Page 56 of The Love Simulation

“Everything. Sheba. My bed. Colors. Ugh, I am so tired of red.” I throw my hands out. I don’t have to point to anything in particular, because it’s all red. “My brother said I should bring some paints or something. I should have listened to him.”

Roman finishes eating and gets up. “I have an idea. Don’t go anywhere.”

I don’t know what Roman has in mind, but he’s all over the place. He grabs cups from the kitchen and fills them with our water rations. He moves to our tiny lab and takes some of the dirt samples. He rushes to the greenhouse then comes back out with a small handful of leaves. He even grabs blue and black pens from our supplies, opens them with all the focus of a trained surgeon, and dumps the ink into two cups.

When he goes to the drawer with the manuals, he regards me. “Vacuum or dishwasher?”

“Um, dishwasher?”

He nods, flipping through the pages and tearing two out.

“What are you doing?” I finally ask.

“You said you miss colors. Now you’ve got some primary and then some.”

I inspect the cups. He made black and blue with the pens, green with the leaves, red with the dirt, and yellow with packets of mustard, all mixed with water.

The way I want to kiss him right now. But to do that, we’d have to go to our room, and all his hard work would go to waste.

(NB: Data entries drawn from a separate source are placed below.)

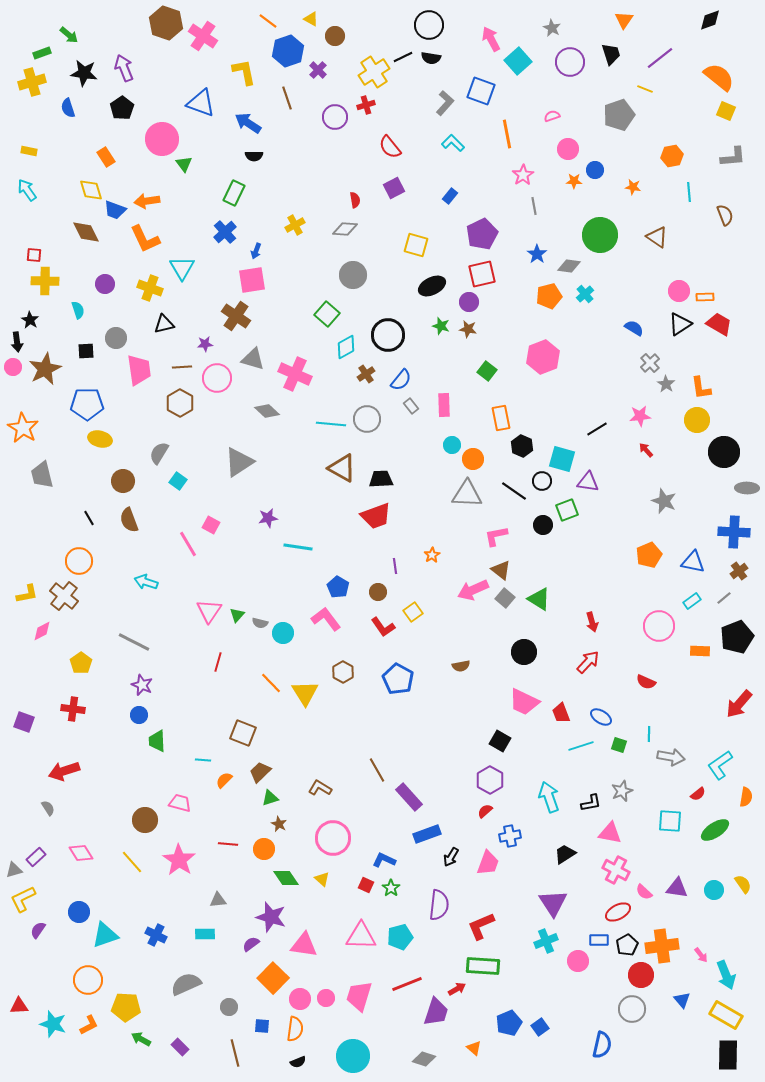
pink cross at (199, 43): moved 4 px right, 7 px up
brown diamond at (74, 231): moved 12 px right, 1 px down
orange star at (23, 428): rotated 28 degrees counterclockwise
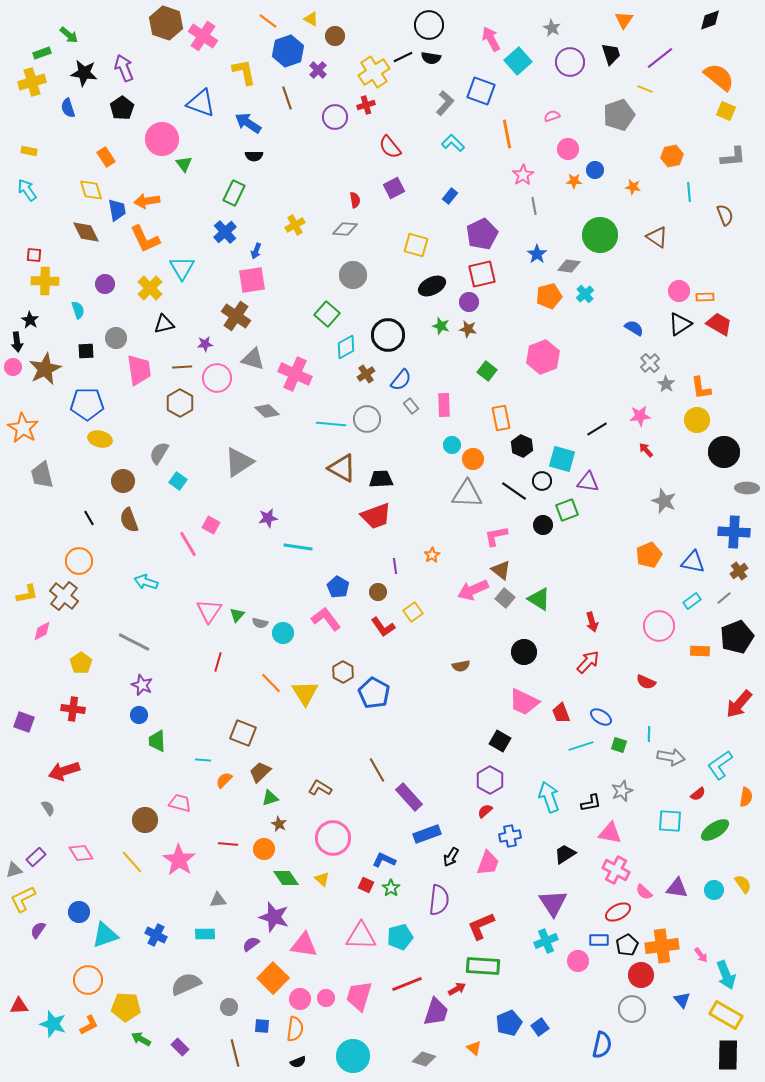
blue trapezoid at (115, 210): moved 2 px right; rotated 120 degrees counterclockwise
yellow cross at (150, 288): rotated 25 degrees clockwise
blue pentagon at (398, 679): moved 24 px left, 14 px down
purple semicircle at (439, 905): moved 5 px up
purple star at (271, 917): moved 3 px right
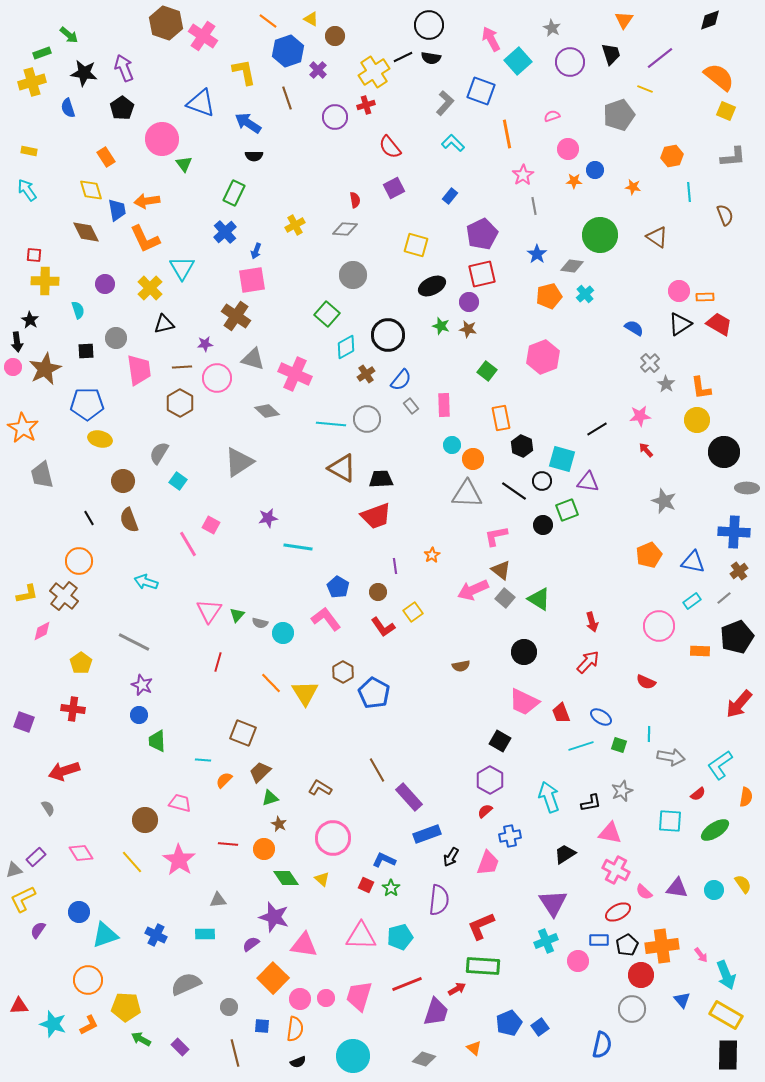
gray diamond at (569, 266): moved 3 px right
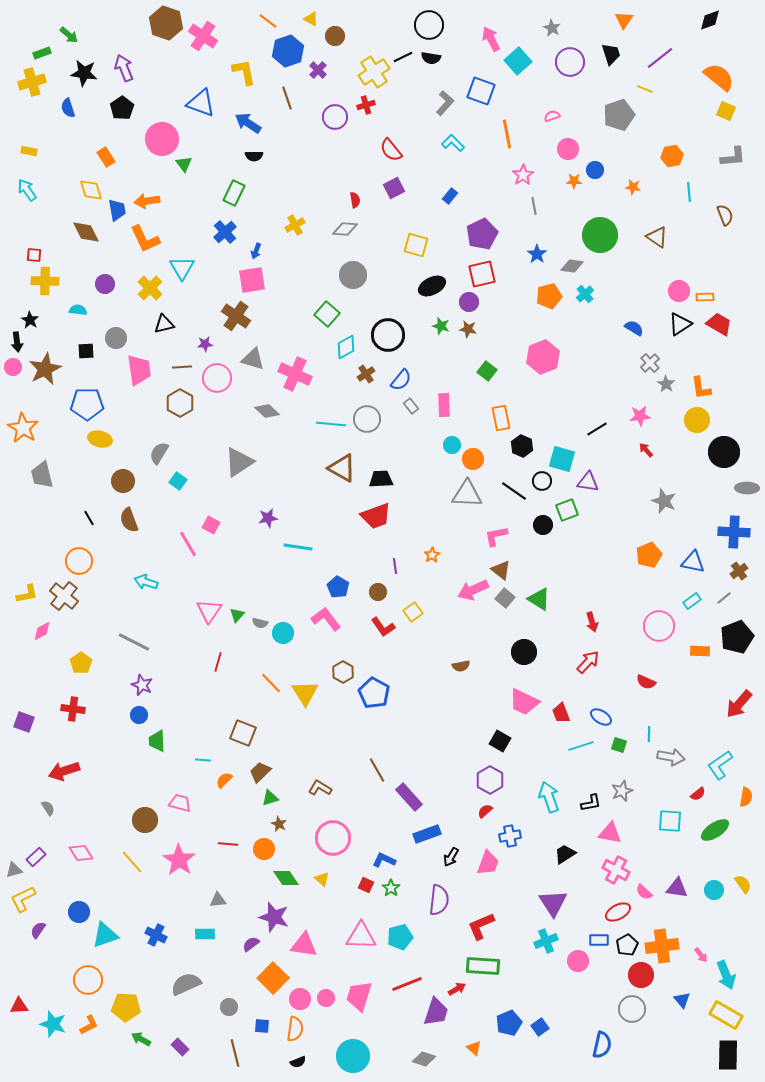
red semicircle at (390, 147): moved 1 px right, 3 px down
cyan semicircle at (78, 310): rotated 66 degrees counterclockwise
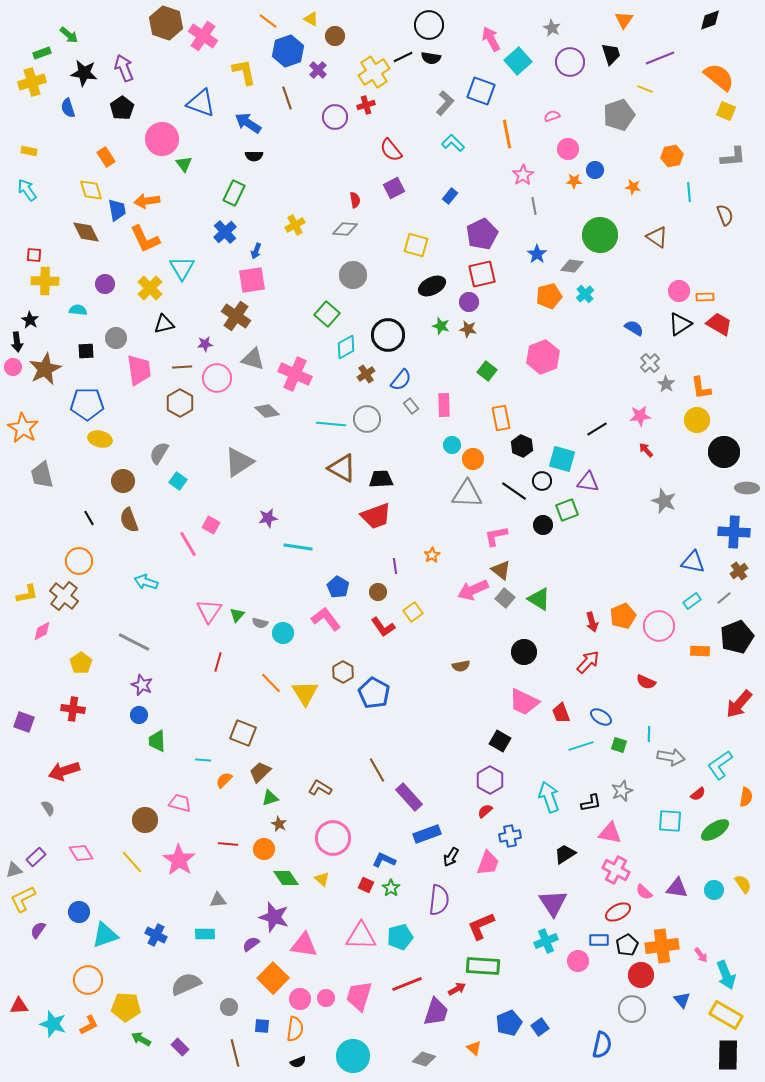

“The only things we don’t have are brushes,” he says. “We’ll have to use our fingers.”

I dip my finger into the cup of diluted mustard, testing the consistency, and think of what to paint. When I have an idea, I pull the paper toward me and begin. Roman starts on his own, and we work in silence with the cups of paint set between us as a makeshift barrier so we don’t see what the other is doing. It goes without saying that this is absolutely a competition and we will be seeing who has the best picture when we’re done.

“Anything else you miss from the outside?” Roman asks.

I like how he’s turned this into a therapeutic session for me to paint and complain.

“I know this is bad, so don’t come at me, but I miss gossip.” At his taken aback look I laugh. “Before I was vice principal, I used to gossip with the teachers at my old school all the time. Well,Ididn’t gossip. Just listened. But it’s different as a vice principal. Everyone keeps all the juicy stuff to themselves so they don’t get in trouble, I guess.”

“For what it’s worth, they don’t gossip around me either,” Roman says, and I instantly feel ridiculous for complaining. Of course the teachers wouldn’t gossip around him. They’d think he’d tell his dad everything.

“I’m sorry, that was inconsiderate.”

He goes on, ignoring the apology. “But I still pick up onthings. For example, I have it on good authority that a certain teacher who raps and another teacher who likes birds have been dancing around each other all year.”

I gasp, loving the juicy tidbit. He’s talking about his friends Kareem and Raven. I had no idea there was something simmering between them.

Roman wipes his finger on a damp cloth he brought over for us. “All done. Let me see what you made.”

“Wait! I need more info on the teachers first. Do you think either of them will make a move?” I am fully invested.

Roman shrugs, but he knows I’m hanging on his every word and is loving it. “I heard a very cool, very handsome science teacher tried to get one of them to make the first move and offered up date ideas, but nobody wants to listen to him. Let me see your picture.”

“Hold on. What date ideas did the science teacher suggest? Maybe they were bad.”

He levels his gaze at me. “Not only is the science teacher very cool and handsome, he’s also a romantic.”

“Hmm, what are the chances that someone who calls themselves a romantic actually is one?”

“This science teacher is the real deal. One of the dates he suggested to Karee—um, the teacher who likes rap—was dinner and painting. You can’t tell me, or the science teacher, the ladies don’t love that.”

I look at our table with its paints again, and my heart melts. “You know, you—make that the science teacher—may have a point.”

“Yup. Now quit stalling and show me your picture.”

When he uses that tone, how can I resist? I lift my picture to him, and Roman’s eyes widen.

“Wow, Brianna. That looks just like me.”